NSO and the University of Sonora at Hermosillo, Mexico sponsored a two-part meeting on the status and prospects of research on the solar cycle. The first sessions were held in Tucson 28-30 March, the second sessions in Hermosillo 1-4 April. About 30 researchers attended each meeting, including visitors from Mexico, France, Spain, Holland, Germany, Austria and Russia.
The Tucson meeting was the first of several intended to engage the community in NSO's long-range study of the solar cycle, the Solar Variability Enterprise (SOLVE). A small number of invited talks followed by extended discussions and impromptu short contributions made for a lively and productive meeting. Exchanges between theorists and observers were especially revealing to both sides.
An important theme to emerge from the Tucson meeting was that numerical modelling of the internal circulation of the convection zone and solar dynamo continues to lag far behind the observations. The alpha mechanism for amplification of poloidal magnetic fields has been shown to be inadequate, and as yet no plausible mechanism has been proposed to replace it. Two approaches seem to be favored: numerical modelling with steadily improving treatment of the huge range of relevant scales, or parametrized solutions embodying the best intuition on the relevant physics. A physical model for internal rotation, compatible with observations, is perhaps the highest priority.

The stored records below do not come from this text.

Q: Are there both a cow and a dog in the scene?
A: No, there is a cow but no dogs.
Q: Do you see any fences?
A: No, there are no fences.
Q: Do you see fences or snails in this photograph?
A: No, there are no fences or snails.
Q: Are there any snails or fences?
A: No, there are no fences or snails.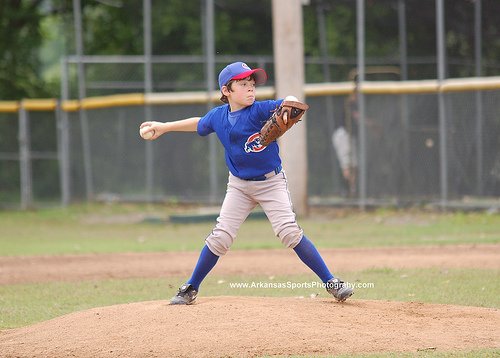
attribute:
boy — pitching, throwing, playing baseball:
[138, 60, 353, 309]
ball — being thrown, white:
[138, 125, 154, 139]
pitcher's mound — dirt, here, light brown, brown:
[1, 295, 499, 352]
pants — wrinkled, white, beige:
[206, 170, 303, 259]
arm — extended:
[141, 112, 213, 140]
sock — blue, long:
[292, 236, 332, 284]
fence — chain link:
[0, 2, 499, 209]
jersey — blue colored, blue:
[199, 99, 282, 178]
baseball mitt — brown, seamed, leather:
[258, 99, 310, 144]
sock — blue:
[188, 244, 219, 292]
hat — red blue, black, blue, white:
[216, 62, 267, 88]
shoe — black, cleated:
[167, 282, 197, 305]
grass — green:
[0, 270, 500, 329]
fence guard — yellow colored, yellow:
[1, 74, 499, 113]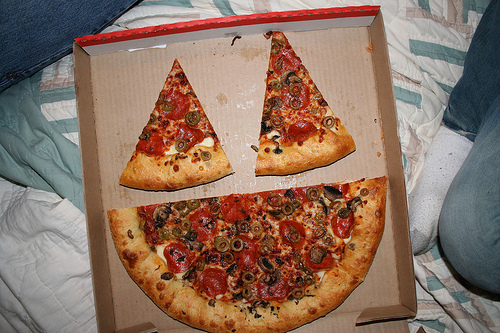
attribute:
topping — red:
[280, 221, 308, 252]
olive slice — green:
[234, 239, 243, 251]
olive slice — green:
[215, 239, 228, 249]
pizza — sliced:
[100, 37, 404, 324]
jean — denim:
[438, 131, 499, 273]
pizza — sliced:
[116, 68, 211, 168]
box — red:
[375, 53, 397, 100]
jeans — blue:
[3, 3, 80, 65]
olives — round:
[288, 96, 303, 110]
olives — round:
[231, 237, 243, 252]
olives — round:
[214, 236, 230, 253]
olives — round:
[184, 111, 201, 126]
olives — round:
[304, 186, 321, 201]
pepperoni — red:
[163, 239, 203, 271]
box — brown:
[86, 31, 428, 329]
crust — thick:
[354, 200, 376, 249]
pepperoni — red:
[283, 117, 323, 147]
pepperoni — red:
[330, 206, 354, 236]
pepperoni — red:
[279, 217, 307, 248]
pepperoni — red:
[229, 246, 263, 269]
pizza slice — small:
[117, 57, 236, 193]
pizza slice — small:
[254, 30, 354, 175]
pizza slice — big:
[106, 174, 388, 331]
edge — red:
[72, 2, 384, 52]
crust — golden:
[105, 127, 386, 331]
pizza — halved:
[100, 172, 390, 332]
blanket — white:
[0, 175, 94, 331]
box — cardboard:
[71, 6, 415, 331]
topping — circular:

Helioseismology is producing exciting results, as expected. Early data from GONG provide new estimates of the magnitude of meridional flows, torsional oscillations, and, possibly, giant cells. Local helioseismology techniques are revealing the depth variation of horizontal flows in the convection zone, down to a few tens of megameters.
The reversal of polar magnetic fields, successfully modelled as an axisymmetric phenomenon in Cycle 22, appears to be far more complicated in Cycle 23. Polar coronal holes "migrated" in latitude as if guided by a gap in the polar crown of filaments--a further challenge to the theorists!
The Hermosillo meeting surveyed the rich variety of observations that bear on the solar cycle and that remain to be incorporated in an overall empirical model. We heard contributions on the cyclic variation of coronal holes, proxies for ultraviolet variability, the magnitude of polar magnetic fields, the tilt of bipolar active regions, and large-scale magnetic patterns, among others. Proceedings will be published on a short timescale.
We were impressed with the quality of research by our Mexican colleagues and grateful for the opportunity to visit with them; their standards of hospitality were exemplary. We look forward to future international cooperative meetings of this kind.